Знакомые места, по ним Николай в сорок первом с Леночкой и Санькой бежал, только нет ребят, и места не узнать.

Солдаты освобождали населенные пункты, они значились на карте, но на деле их не было. Николай шел с батальоном и смотрел на обугленные печи — все, что осталось от деревни. А в конце — женщина, как привидение стоит.

— Пришли? — прошептала. — Поздно.

И упала, умерла.

У солдат лица мрачные, понять мужчины ничего не могут. За деревней сад видно был — головешки по ветру летят.

— Яблони-то за что жечь? — просипел пожилой солдат.

Молчали все. Скорбное место, тяжело здесь.

Деревню прошли и застыли все — у пригорка человек тридцать — молодые и старые. Совсем молодые и совсем старые. Застрелены.

Бойцы лицами почернели — детей-то за что?

И куда не придешь — как вымело всех.

Кто мог предположить, что таким возвращение домой будет? Что вместо дома — головешки ждут, а семья или от голода умерла, или угнана, или расстреляна или повешена.

Пили с горя по-черному, да не глушило горе.

Колючка концлагерей, люди — скелеты, виселицы — все это изо дня в день. Один из солдат в родную деревню пришел, увидел только печку, узнал, что нет семьи, еще в сорок втором сожгли вместе с деревней и, с ума сошел.

Николай все ждал, Сашку встретит. Крепко здесь партизаны работали, целые районы свободными от фашистов держали и при наступлении было много меньше боев, а значит потерь. С одним отрядом соединились и Санин все выспрашивал, слышали может — Дрозд, лейтенант Дроздов! Нет, не слышали, не видели.

К лету у Пинска встали, затишье наступило.

Санин смотрел на до боли знакомые места и своим глазам не верил, что вернулся. Через три года вернулся!

— Что все высматриваешь, Коль? — спросил Грызов, видя как подполковник внимательно всматривается вдаль, в густые леса, виднеющиеся за линией окопов. Стоит не чураясь, не боясь на пулю снайпера напороться. Маяком просто стоят.

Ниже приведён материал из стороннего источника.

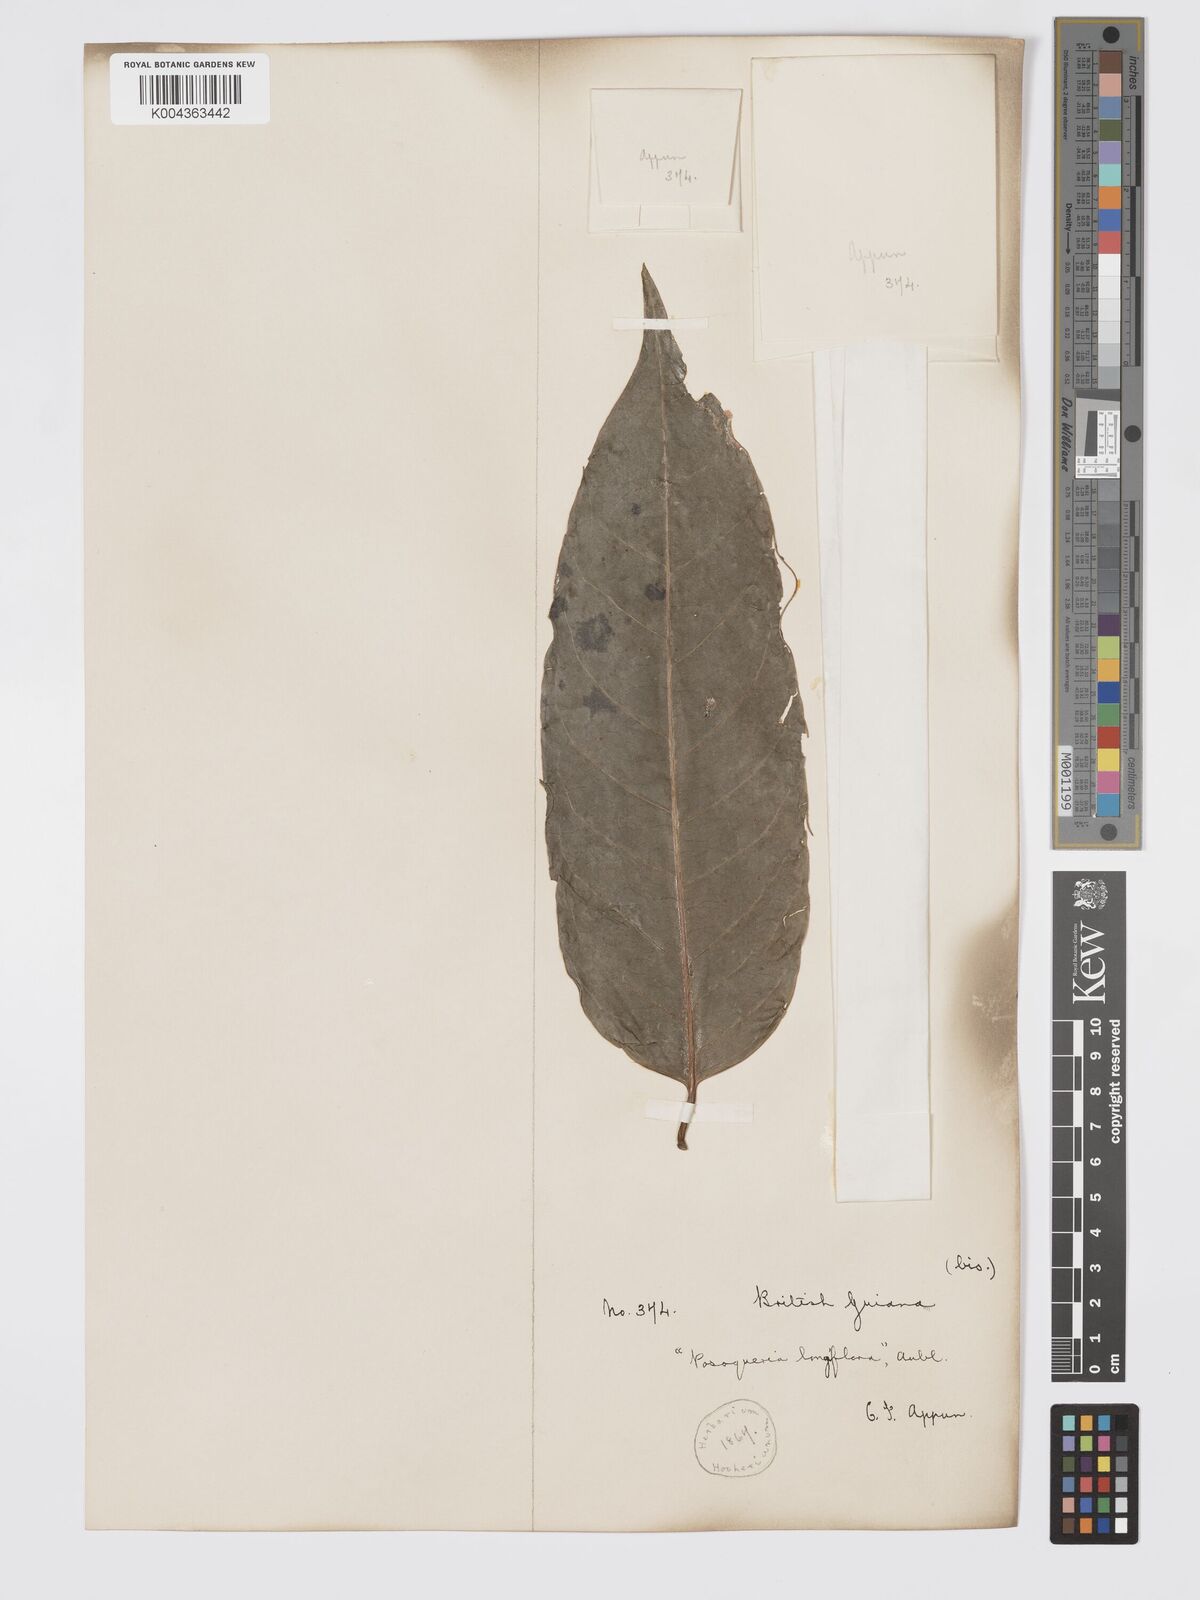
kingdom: Plantae
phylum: Tracheophyta
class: Magnoliopsida
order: Gentianales
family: Rubiaceae
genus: Posoqueria
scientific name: Posoqueria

— В сорок первом мы здесь выходили. Сколько нас было? "Тетя Клава", Санька, Леночка, я. Голушко, Летунов, Перемыст… Там, справа накрыло. Заимка и дед странный, лесник. Матвей.

Закурил и решился.

— Схожу.

— Сдурел?

— Миша?!

Белозерцев высунулся из блиндажа.

— Прикроешь. Через час буду.

И двинулся, автомат на плече поправив.

— Маш, иди-ка с ним. Видишь, страха не мает, — посоветовал Грызов.

— Понял, — семечку в рот закинул, автомат взял и за командиром.

Час не меньше плутали, вышли на деревню. Николай в дом зашел, водицы испил, помня, как в сорок первом гнали его со двора за просьбу воды дать. Только не та деревня, и не мужчина — хозяйка встретила.

Оттер губы, спросил:

— Тут заимка у вас недалеко есть. Лесник угрюмый еще такой. Дед Матвей. Как пройти, не подскажите?

Женщина улыбку потеряла, кончик платка к губам поднесла:

— Так нет его. Прошлым годом фашист попалил. Партизан окружили, а его как пособника на ели и вздернули.

"Проведал, значит", — склонил голову Николай. А как "здравствуй отец!" сказать хотелось. Ни деда, ни Дрозда, ни Леночки, ни ребят. Голушко без ноги и он да Фенечкин может, где еще живой. Все. Выжег сорок первый, остальные три года, кто выжил, смерти отдали.

Развернулся и, кивнув за угощение водой, пошел понуро обратно.

А Лена с другой стороны деревни с Маликовым и Шато шла, дом Гани Звинько искала. Шла и глазам не верила — была она тут! Осень сорок первого была! А вот и дом!

Ах, ты!…

Оперлась руками на жерди ограды — вот так, так.